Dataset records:

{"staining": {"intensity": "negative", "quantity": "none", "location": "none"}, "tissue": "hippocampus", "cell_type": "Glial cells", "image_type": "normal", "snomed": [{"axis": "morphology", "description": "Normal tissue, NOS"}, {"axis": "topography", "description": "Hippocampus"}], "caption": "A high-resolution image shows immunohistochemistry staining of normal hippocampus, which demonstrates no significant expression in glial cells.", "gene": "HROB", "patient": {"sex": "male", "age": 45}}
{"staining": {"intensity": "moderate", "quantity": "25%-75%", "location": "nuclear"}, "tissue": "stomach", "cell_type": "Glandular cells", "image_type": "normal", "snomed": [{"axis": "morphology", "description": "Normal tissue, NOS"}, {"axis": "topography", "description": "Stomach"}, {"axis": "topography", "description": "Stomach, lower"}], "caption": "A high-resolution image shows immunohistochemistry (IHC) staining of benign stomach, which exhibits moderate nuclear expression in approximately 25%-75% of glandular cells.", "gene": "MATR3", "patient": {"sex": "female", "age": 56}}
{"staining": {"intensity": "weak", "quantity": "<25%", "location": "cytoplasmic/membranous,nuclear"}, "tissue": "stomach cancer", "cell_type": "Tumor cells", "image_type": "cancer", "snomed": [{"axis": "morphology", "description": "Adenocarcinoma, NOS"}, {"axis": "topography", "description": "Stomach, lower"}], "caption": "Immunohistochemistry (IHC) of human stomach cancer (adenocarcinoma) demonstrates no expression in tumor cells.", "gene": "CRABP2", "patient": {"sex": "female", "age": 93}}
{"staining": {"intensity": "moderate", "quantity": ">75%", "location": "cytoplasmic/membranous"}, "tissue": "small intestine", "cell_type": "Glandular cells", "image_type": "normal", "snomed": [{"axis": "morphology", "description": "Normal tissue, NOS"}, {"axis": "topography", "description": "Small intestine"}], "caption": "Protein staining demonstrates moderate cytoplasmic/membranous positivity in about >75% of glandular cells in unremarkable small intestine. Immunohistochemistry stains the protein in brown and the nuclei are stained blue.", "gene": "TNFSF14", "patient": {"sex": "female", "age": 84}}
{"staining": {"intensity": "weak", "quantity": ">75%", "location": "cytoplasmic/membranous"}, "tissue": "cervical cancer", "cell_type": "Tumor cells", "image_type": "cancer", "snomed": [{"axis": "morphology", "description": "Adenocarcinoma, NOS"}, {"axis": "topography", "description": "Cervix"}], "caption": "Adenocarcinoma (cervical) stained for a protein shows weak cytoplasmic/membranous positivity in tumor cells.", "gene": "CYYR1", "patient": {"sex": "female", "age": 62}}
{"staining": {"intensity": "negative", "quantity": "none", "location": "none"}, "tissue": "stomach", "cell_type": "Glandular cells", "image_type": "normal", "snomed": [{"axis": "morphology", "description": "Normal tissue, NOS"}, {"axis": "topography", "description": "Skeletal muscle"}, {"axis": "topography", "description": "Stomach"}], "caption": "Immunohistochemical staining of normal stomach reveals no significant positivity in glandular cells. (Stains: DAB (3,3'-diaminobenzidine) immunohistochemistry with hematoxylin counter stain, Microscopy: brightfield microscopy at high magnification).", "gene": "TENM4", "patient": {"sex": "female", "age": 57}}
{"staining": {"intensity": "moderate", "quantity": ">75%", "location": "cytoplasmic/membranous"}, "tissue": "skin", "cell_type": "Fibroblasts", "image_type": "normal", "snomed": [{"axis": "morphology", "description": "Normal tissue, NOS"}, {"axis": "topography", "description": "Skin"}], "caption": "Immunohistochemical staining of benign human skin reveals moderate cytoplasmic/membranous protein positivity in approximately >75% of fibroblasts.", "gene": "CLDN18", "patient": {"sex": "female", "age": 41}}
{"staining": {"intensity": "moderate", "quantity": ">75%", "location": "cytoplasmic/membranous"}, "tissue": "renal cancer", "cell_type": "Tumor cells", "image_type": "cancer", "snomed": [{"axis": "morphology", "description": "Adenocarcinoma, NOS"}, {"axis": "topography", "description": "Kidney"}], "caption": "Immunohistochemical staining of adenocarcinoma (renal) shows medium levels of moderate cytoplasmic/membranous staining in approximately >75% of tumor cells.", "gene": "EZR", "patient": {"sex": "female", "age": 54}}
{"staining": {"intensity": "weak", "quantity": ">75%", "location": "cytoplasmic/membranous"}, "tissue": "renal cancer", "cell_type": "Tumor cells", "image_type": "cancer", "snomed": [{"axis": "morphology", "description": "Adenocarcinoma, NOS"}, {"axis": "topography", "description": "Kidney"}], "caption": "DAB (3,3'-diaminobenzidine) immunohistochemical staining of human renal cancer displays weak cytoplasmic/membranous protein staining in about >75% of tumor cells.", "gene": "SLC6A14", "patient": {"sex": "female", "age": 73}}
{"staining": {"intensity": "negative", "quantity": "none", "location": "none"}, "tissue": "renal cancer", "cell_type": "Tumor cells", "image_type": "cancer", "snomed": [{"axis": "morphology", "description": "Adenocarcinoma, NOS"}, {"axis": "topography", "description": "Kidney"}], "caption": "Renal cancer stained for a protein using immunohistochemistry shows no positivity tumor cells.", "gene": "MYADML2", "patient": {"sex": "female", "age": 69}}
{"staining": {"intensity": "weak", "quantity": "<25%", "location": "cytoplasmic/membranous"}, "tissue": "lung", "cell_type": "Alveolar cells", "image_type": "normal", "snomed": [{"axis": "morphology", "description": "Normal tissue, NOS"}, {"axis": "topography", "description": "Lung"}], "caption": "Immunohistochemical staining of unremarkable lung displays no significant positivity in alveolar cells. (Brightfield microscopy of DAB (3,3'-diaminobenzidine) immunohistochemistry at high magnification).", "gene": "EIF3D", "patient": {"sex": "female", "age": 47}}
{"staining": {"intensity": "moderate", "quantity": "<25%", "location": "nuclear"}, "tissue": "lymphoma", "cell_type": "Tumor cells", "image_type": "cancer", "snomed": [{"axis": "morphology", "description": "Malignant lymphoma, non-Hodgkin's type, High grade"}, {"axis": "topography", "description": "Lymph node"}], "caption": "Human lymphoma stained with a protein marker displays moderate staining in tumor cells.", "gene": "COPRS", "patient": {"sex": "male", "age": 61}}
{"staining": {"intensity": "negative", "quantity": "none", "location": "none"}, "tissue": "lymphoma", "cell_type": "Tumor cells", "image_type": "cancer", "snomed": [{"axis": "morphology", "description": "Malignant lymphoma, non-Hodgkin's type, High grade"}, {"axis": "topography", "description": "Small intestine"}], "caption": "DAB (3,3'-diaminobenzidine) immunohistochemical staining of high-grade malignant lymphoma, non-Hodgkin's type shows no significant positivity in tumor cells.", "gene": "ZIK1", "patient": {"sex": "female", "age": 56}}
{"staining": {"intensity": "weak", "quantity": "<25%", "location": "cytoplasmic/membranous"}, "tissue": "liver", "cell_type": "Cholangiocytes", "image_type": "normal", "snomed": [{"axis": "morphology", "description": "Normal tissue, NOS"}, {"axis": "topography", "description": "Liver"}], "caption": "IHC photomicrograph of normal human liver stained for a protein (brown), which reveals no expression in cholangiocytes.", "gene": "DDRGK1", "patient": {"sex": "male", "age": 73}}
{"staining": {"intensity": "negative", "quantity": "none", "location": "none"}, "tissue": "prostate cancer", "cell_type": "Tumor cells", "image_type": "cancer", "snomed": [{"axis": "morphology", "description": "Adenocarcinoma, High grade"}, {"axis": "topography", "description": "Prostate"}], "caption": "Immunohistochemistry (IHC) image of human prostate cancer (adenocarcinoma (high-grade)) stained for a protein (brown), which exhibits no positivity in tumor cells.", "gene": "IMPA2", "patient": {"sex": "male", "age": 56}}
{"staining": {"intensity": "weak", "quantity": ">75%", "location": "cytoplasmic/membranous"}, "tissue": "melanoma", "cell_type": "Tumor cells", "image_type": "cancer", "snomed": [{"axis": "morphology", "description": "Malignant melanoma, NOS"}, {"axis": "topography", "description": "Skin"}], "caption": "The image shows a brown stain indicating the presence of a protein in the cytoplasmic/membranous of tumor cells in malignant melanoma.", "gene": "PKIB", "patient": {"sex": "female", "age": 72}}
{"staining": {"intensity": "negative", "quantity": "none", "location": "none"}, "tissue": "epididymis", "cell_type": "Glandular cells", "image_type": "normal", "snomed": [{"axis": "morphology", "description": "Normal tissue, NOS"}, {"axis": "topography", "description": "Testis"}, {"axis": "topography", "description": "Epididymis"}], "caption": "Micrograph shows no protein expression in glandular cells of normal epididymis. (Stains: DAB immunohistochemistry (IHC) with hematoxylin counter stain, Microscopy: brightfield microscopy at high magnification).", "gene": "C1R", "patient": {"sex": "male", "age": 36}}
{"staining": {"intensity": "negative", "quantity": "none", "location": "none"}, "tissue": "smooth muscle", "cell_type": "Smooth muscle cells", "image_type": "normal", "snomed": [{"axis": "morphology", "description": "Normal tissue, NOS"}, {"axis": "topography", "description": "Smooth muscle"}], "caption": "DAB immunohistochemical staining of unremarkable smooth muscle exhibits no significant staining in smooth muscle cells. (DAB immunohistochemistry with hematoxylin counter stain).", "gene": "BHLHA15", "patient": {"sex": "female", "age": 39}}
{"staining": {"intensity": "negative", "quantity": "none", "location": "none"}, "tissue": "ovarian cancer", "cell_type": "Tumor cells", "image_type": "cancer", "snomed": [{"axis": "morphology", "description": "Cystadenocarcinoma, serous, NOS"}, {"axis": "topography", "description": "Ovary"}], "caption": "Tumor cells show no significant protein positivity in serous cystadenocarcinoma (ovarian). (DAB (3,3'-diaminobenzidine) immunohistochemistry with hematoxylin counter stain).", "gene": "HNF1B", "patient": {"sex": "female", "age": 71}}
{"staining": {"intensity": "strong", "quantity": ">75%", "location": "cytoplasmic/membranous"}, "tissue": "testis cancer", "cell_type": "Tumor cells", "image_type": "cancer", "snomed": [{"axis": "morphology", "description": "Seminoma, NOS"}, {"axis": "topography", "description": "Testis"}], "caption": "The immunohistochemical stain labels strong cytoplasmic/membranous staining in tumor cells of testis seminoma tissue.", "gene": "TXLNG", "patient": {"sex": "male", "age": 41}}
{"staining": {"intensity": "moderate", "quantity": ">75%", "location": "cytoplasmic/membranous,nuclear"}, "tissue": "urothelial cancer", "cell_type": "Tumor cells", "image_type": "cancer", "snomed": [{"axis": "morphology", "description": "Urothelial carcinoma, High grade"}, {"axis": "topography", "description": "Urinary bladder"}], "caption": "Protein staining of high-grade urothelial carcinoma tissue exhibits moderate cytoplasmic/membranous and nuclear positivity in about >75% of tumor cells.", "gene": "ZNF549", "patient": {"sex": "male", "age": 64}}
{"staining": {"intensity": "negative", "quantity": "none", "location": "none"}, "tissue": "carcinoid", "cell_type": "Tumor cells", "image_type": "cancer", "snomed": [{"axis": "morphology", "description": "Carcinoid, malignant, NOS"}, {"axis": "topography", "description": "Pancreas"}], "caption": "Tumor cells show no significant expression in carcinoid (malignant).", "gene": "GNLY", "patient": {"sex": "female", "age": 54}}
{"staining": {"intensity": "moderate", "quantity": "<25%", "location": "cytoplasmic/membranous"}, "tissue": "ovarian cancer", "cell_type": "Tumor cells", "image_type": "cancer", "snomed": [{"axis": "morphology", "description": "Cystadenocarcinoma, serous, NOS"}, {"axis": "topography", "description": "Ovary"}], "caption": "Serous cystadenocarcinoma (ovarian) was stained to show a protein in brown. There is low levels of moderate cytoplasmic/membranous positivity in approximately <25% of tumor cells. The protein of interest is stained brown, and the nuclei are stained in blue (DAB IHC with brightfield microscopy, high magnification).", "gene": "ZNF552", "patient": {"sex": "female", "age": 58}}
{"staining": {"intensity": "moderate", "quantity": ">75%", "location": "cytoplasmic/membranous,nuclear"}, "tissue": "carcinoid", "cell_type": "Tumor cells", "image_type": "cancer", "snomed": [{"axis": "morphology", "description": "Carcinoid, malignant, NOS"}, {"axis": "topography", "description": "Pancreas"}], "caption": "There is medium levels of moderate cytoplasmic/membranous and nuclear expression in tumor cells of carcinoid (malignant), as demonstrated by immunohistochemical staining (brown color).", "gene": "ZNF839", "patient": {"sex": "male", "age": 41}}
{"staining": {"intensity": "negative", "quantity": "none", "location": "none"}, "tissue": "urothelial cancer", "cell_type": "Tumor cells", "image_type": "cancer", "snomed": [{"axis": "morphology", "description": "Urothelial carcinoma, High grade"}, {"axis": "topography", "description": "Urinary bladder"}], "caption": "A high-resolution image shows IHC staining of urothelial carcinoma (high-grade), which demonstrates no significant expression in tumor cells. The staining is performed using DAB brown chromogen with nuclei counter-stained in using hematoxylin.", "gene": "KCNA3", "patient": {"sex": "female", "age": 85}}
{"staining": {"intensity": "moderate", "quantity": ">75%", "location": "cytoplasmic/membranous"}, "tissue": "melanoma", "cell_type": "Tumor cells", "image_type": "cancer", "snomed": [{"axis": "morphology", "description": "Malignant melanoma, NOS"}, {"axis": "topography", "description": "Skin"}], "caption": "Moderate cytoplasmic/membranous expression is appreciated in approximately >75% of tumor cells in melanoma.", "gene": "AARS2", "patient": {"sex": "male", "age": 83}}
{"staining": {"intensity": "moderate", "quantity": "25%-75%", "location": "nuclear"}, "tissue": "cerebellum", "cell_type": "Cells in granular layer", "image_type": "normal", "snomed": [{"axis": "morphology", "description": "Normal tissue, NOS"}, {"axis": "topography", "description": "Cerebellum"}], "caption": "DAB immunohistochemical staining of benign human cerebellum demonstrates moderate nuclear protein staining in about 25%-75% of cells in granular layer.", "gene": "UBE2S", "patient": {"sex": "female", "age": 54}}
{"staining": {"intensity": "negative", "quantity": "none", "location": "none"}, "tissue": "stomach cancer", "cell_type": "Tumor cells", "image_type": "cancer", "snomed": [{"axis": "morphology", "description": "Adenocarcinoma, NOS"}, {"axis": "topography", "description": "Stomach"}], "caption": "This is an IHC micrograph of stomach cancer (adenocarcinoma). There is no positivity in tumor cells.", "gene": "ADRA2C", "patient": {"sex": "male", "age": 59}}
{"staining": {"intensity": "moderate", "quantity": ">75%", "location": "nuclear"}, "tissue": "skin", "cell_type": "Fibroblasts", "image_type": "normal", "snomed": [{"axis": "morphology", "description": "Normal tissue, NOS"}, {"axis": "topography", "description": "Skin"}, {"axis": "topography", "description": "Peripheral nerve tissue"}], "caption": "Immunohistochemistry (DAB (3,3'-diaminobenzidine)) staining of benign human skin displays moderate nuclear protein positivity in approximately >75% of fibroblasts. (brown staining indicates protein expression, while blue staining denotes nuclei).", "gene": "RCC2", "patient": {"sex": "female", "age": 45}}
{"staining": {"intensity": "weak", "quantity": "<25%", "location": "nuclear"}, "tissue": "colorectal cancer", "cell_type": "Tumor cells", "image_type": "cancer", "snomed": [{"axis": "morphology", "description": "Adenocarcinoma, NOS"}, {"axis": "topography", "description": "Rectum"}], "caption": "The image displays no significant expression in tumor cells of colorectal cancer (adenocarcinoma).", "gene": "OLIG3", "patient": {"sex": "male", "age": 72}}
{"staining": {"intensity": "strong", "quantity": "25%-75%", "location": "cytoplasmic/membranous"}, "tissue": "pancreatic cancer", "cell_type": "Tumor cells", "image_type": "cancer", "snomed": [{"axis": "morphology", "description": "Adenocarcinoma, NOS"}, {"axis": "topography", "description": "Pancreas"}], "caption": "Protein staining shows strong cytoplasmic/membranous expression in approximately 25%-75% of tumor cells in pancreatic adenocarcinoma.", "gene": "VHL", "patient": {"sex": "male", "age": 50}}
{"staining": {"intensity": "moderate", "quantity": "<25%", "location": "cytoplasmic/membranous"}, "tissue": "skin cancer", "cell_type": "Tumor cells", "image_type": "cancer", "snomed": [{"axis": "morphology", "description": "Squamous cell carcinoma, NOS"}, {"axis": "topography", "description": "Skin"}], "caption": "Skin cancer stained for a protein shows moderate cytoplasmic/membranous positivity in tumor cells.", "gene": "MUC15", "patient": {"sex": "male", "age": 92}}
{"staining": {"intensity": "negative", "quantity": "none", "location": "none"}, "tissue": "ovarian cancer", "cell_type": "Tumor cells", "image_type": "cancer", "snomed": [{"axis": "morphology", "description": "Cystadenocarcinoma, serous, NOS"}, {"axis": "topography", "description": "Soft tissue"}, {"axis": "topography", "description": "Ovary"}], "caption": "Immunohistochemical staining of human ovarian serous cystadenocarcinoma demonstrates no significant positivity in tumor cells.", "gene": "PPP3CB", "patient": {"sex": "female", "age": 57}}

● **EXERCISE**
Which lines of the data hold the string "strong"? Return each of them.

● **WRITTEN REPLY**
{"staining": {"intensity": "strong", "quantity": ">75%", "location": "cytoplasmic/membranous"}, "tissue": "testis cancer", "cell_type": "Tumor cells", "image_type": "cancer", "snomed": [{"axis": "morphology", "description": "Seminoma, NOS"}, {"axis": "topography", "description": "Testis"}], "caption": "The immunohistochemical stain labels strong cytoplasmic/membranous staining in tumor cells of testis seminoma tissue.", "gene": "TXLNG", "patient": {"sex": "male", "age": 41}}
{"staining": {"intensity": "strong", "quantity": "25%-75%", "location": "cytoplasmic/membranous"}, "tissue": "pancreatic cancer", "cell_type": "Tumor cells", "image_type": "cancer", "snomed": [{"axis": "morphology", "description": "Adenocarcinoma, NOS"}, {"axis": "topography", "description": "Pancreas"}], "caption": "Protein staining shows strong cytoplasmic/membranous expression in approximately 25%-75% of tumor cells in pancreatic adenocarcinoma.", "gene": "VHL", "patient": {"sex": "male", "age": 50}}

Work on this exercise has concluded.